Also, we could just look at and contemplate the sheer insanity of these:

“The only remaining answer is “to support the theme/fantasy” – to make it feel like that scene from Starship Troopers. Obviously, this is not a game design motivation, so it can’t be used to defend asymmetry’s role in ideal game design.”

" I suppose I could see it happening a bit for a player in two games that are similar, like if they went from Street Fighter to Super Smash Brothers or something, but hopefully going forward, fewer games will be so similar to each other."

Oh, sweet, so I guess we’re both looking at this more or less the same way.

He’s on to some things.

Doesn’t back them up very well, sometimes appealing directly to emotion to get his point across.

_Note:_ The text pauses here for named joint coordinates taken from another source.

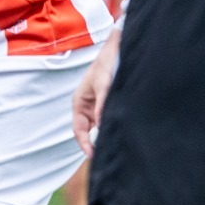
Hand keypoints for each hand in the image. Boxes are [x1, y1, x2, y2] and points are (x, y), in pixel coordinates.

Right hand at [72, 32, 120, 154]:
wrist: (120, 48)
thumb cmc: (108, 62)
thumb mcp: (104, 83)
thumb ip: (103, 103)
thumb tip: (102, 124)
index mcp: (80, 102)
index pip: (79, 129)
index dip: (85, 143)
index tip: (93, 154)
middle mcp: (89, 107)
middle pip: (90, 132)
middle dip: (96, 143)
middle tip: (107, 155)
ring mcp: (100, 106)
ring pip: (101, 127)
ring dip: (107, 135)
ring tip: (117, 146)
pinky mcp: (112, 104)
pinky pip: (112, 120)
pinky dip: (115, 127)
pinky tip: (124, 132)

Glad I didn’t give up and kept responding, LOL. I mostly enjoyed the way you approached this discussion.

Reminds me of a quote that Sirlin added in his book by Bill Hartston on Dr. Emmanuel Lasker.

“For Lasker understood better than anyone that the true nature of the struggle in chess was not an objective search for the truth, but a psychological battle against both oneself and the opponent in conditions of extreme uncertainty.”

Okay here’s my simplified interpretation of his article

If we compare fighting games/rts to a symmetrical board game

The author interprets

Race/Characters = Pieces with differences

If I’m getting what he’s saying.

While I interpret

Race/Characters selection = Your first move

Like Chess has counters for particular openings, fighting games/RTS have counterpicks for characters.

I think one of the first steps to “Ideal game design” is stop comparing video games to board games, they’re not the same.

How would a symmetrical game evolve in a fighting game without a character select screen anyway?

You get hit in the thigh and can’t sweep anymore?

Mortal Kombat II could work as a symmetrical game. Both players would just start as Shang Tsung.

I don’t play Ryu very well. A fighting game in which Ryu is the only selectable character would see my win rate drop off. People who are naturally good at playing Ryu would be given an advantage and people who are naturally amazing at playing Dudley (such as myself) would be disadvantaged.

Besides. Fighting games are already symmetrical. You can choose any of the 500+ (conservative estimate) available characters in SSF4 AE 2012, same as your opponent. That’s what blind picks are for.

Picking a character is a conscious gameplay decision. You’re thinking “Even though this matchup is officially bad, I’m actually going to counter pick with this low tier character because they have a tool that specifically exploits my opponent’s one bad habit.”

The character select screen is a game in itself. It is poker.

No its no like poker its like fighting games arrrg lol.